Ainda segundo a portaria, o transporte tanto de animais de estimação como de suporte emocional na cabine de passageiros seria uma mera liberalidade da companhia aérea, que poderia cobrar pelo serviço, restringi-lo ou mesmo negá-lo. Vejamos:
Portaria ANAC 12.307/2023 Art. 3º O transportador aéreo poderá ofertar o serviço de transporte de animal de estimação ou de assistência emocional na cabine de passageiros ou despachado no compartimento de bagagem e carga da aeronave, nos termos do contrato de transporte. ... Art. 5º O transportador aéreo poderá determinar o preço a ser pago por seus serviços de transporte de animais de estimação ou de assistência emocional. ... Art. 7º Mesmo nos casos em que é oferecido o serviço de que trata o art. 3º, o transportador aéreo poderá restringir a quantidade ou negar o transporte de animal de estimação ou de assistência emocional por motivo de capacidade da aeronave, incompatibilidade com o espaço disponível na cabine da aeronave ou capacidade de atendimento da tripulação da cabine nas situações de emergência ou nos casos em que haja risco à segurança das operações aéreas.
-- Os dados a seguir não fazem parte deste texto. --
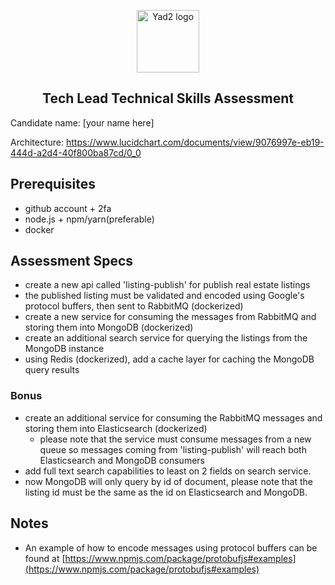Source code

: <p align="center"><a href="https://www.yad2.co.il" target="_blank" rel="noopener noreferrer"><img width="100" src="https://assets.yad2.co.il/yad2site/y2assets/images/header/yad2Logo.png" alt="Yad2 logo"></a></p>

<h2 align="center">Tech Lead Technical Skills Assessment</h2>

Candidate name: [your name here]

Architecture: https://www.lucidchart.com/documents/view/9076997e-eb19-444d-a2d4-40f800ba87cd/0_0

## Prerequisites

- github account + 2fa
- node.js + npm/yarn(preferable)
- docker

## Assessment Specs

- create a new api called 'listing-publish' for publish real estate listings
- the published listing must be validated and encoded using Google's protocol buffers, then sent to RabbitMQ (dockerized)
- create a new service for consuming the messages from RabbitMQ and storing them into MongoDB (dockerized)
- create an additional search service for querying the listings from the MongoDB instance
- using Redis (dockerized), add a cache layer for caching the MongoDB query results

### Bonus

- create an additional service for consuming the RabbitMQ messages and storing them into Elasticsearch (dockerized)
  - please note that the service must consume messages from a new queue so messages coming from 'listing-publish' will reach both Elasticsearch and MongoDB consumers
- add full text search capabilities to least on 2 fields on search service.
- now MongoDB will only query by id of document, please note that the listing id must be the same as the id on Elasticsearch and MongoDB.

## Notes

- An example of how to encode messages using protocol buffers can be found at [https://www.npmjs.com/package/protobufjs#examples](https://www.npmjs.com/package/protobufjs#examples)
Portanto, o transporte desses animais de suporte emocional não é um direito garantido ao passageiro, mas uma opção concedida à critério da companhia aérea. Os motivos para a recursa são:
- Capacidade da aeronave;
- Incompatibilidade com o espaço disponível na cabine da aeronave;
- Capacidade de atendimento da tripulação da cabine nas situações de emergência;
- Risco à segurança das operações aéreas.
Saúde do paciente
Há estudos comprovando que esses animais de suporte emocional podem contribuir para a melhoria da qualidade de vida de pacientes que sofrem com ansiedade, pânico, TDHA, hiperatividade, ou que tenham determinada deficiência.
Para a regularização do pet como animal de suporte emocional, o paciente precisa obter um laudo médico que ateste o transtorno mental e a necessidade do apoio emocional proporcionado pelo pet. Assim, o animal, que deverá ser identificado com coletes especializados para quando estiver em trabalho, poderá ser cadastrado.